## start Dataset rows

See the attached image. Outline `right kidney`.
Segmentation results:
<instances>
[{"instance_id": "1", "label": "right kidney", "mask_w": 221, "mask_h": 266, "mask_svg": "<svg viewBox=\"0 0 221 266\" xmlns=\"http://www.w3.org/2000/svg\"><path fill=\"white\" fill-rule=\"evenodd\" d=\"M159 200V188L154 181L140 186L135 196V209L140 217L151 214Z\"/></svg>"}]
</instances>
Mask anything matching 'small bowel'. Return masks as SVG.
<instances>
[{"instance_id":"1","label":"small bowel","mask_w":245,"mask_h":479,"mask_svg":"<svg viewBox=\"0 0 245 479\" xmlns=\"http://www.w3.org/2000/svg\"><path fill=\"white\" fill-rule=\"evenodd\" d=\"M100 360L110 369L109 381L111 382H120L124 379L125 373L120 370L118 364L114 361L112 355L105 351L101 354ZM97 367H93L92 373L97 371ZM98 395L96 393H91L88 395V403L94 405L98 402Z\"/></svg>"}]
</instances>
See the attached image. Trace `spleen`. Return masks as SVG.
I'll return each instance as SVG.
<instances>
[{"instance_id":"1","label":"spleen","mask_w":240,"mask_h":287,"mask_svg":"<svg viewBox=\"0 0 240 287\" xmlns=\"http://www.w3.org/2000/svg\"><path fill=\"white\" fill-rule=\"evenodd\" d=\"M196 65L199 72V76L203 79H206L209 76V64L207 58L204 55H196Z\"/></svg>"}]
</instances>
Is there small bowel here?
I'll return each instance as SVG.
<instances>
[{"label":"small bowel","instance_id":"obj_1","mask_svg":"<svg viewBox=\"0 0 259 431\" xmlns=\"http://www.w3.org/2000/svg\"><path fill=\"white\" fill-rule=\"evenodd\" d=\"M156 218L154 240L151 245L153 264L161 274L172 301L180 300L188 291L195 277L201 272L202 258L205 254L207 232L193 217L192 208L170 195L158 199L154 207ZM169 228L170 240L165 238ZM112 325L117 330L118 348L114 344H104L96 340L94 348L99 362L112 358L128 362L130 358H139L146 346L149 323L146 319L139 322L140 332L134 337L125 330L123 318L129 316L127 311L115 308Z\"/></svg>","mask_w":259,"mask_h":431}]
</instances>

## end Dataset rows

Written task: Copy all the items above again, switching every "small bowel" to "large bowel" and leaving everything else untouched.

Reply to the task:
See the attached image. Outline `right kidney`.
Segmentation results:
<instances>
[{"instance_id": "1", "label": "right kidney", "mask_w": 221, "mask_h": 266, "mask_svg": "<svg viewBox=\"0 0 221 266\" xmlns=\"http://www.w3.org/2000/svg\"><path fill=\"white\" fill-rule=\"evenodd\" d=\"M159 200V188L154 181L140 186L135 196V209L140 217L151 214Z\"/></svg>"}]
</instances>
Mask anything matching 'large bowel'. Return masks as SVG.
<instances>
[{"instance_id":"1","label":"large bowel","mask_w":245,"mask_h":479,"mask_svg":"<svg viewBox=\"0 0 245 479\" xmlns=\"http://www.w3.org/2000/svg\"><path fill=\"white\" fill-rule=\"evenodd\" d=\"M100 360L110 369L109 381L111 382H120L124 379L125 373L120 370L118 364L114 361L112 355L105 351L101 354ZM97 367H93L92 373L97 371ZM98 395L96 393H91L88 395V403L94 405L98 402Z\"/></svg>"}]
</instances>
See the attached image. Trace `spleen`. Return masks as SVG.
I'll return each instance as SVG.
<instances>
[{"instance_id":"1","label":"spleen","mask_w":240,"mask_h":287,"mask_svg":"<svg viewBox=\"0 0 240 287\" xmlns=\"http://www.w3.org/2000/svg\"><path fill=\"white\" fill-rule=\"evenodd\" d=\"M196 65L199 72V76L203 79H206L209 76V64L207 58L204 55H196Z\"/></svg>"}]
</instances>
Is there large bowel here?
I'll return each instance as SVG.
<instances>
[{"label":"large bowel","instance_id":"obj_1","mask_svg":"<svg viewBox=\"0 0 259 431\" xmlns=\"http://www.w3.org/2000/svg\"><path fill=\"white\" fill-rule=\"evenodd\" d=\"M156 218L154 240L151 245L153 264L161 274L172 301L180 300L188 291L195 277L201 272L202 258L205 254L207 232L193 217L192 208L170 195L158 199L154 207ZM169 228L170 240L165 238ZM112 325L117 330L118 348L114 344H104L96 340L94 348L99 362L112 358L128 362L130 358H139L146 346L149 323L146 319L139 322L140 332L134 337L125 330L123 318L129 316L127 311L115 308Z\"/></svg>","mask_w":259,"mask_h":431}]
</instances>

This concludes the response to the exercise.